2. The case before the Court concerns the Worker's appeal of Rights Commissioner's Recommendation R-142990-IR-14/EH. The dispute relates specifically to the Worker's claim that he has been treated in an inequitable manner by his Employer throughout the course of an internal investigation commenced on foot of allegations made against him by person or persons unknown. Pending the conclusion of the investigation, the Worker has been redeployed to an alternative position and has suffered a loss of earnings as a result. The Worker is seeking the immediate termination of the investigation and reinstatement to his original position and corresponding salary. The Employer rejects the Worker's claim and agreement could not be reached. The matter was referred to a Rights Commissioner for investigation and recommendation. On the 15th August, 2014 the Rights Commissioner issued his recommendation which was appealed by the Worker to the Labour Court in accordance with Section 13(9) of the Industrial Relations Act, 1969. A Labour Court hearing took place on 25th November, 2014.
3. 1. The Employer has caused undue delay in completing the internal investigation.
2. The Worker has been treated unfairly by the Employer following his redeployment to an alternative position and the financial loss suffered as a result.
3. The Worker has not been afforded his right to natural justice.
4. 1. The investigation is being carried out in accordance with the agreed terms of reference and appointed investigators.
2. The Employer contends that the Worker was redeployed as a protective rather than punitive measure.
3. The Employer asserts that the Worker has been treated in accordance with the principles of natural justice.
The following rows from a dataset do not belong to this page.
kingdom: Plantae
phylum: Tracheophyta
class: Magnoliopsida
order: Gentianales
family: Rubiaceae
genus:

The issue before the Court is a complex one involving the interaction of the “Trust In Care” and Staff Disciplinary policies and their effect on the reputation and earnings of the Claimant. The Court has no role in the interpretation, operation and implementation of the Trust in Care policy. However the Court has a role in addressing the industrial relations implications of the manner in which policies that affect staff are administered.
In this case the Claimant was relocated within the hospital to facilitate an investigation under the Trust in Care policy. The relocation had the effect of reducing his income through the loss of premium and other earnings.
The Court finds that while Management relocated the Claimant on a without prejudice precautionary basis under the Trust in Care policy, he should not as a consequence have suffered a reduction in income. Accordingly the Court decides that Management should immediately restore his earnings with full retrospection to the date on which he was transferred to his current position.
The Court finds that Senior Management should engage with the investigation to bring it to a speedy and proper conclusion within 4 weeks of the date of this recommendation. Management should also ensure that the interests of the Claimant are protected through this process. The Court further finds that any matters that arise out of the investigation, including any shortcomings in the investigation itself, should be dealt with through the agreed industrial relations procedures.
The Court so decides.
Signed on behalf of the Labour Court
18th December 2014______________________
Enquiries concerning this Decision should be addressed to Sharon Cahill, Court Secretary.